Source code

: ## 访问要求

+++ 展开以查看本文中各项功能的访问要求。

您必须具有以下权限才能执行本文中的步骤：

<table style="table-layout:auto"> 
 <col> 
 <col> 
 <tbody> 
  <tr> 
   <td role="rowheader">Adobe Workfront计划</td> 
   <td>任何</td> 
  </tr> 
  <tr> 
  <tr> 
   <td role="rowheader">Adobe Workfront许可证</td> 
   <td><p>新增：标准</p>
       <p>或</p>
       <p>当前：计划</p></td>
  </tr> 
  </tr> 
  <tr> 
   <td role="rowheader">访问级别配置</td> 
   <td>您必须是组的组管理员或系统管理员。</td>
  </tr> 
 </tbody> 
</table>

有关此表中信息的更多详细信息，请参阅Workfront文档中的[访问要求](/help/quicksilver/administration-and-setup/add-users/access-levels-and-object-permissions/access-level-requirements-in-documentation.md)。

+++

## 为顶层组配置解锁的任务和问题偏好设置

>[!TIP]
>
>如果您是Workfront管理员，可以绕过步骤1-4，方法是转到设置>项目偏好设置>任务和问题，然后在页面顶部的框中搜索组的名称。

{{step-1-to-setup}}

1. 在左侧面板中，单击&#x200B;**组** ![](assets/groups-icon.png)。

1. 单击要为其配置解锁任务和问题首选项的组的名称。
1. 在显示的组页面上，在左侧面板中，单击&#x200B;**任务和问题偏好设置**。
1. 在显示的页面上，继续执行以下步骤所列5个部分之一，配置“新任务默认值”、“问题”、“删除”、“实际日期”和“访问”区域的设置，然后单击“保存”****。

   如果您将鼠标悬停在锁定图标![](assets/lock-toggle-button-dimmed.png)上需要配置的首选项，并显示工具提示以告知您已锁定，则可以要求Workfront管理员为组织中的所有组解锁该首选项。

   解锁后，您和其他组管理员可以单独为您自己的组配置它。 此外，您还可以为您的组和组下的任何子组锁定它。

##########

• _What to produce_:
Where a line above includes "rowheader", copy that line.

• _Expected answer_:
   <td role="rowheader">Adobe Workfront计划</td> 
   <td role="rowheader">Adobe Workfront许可证</td> 
   <td role="rowheader">访问级别配置</td> 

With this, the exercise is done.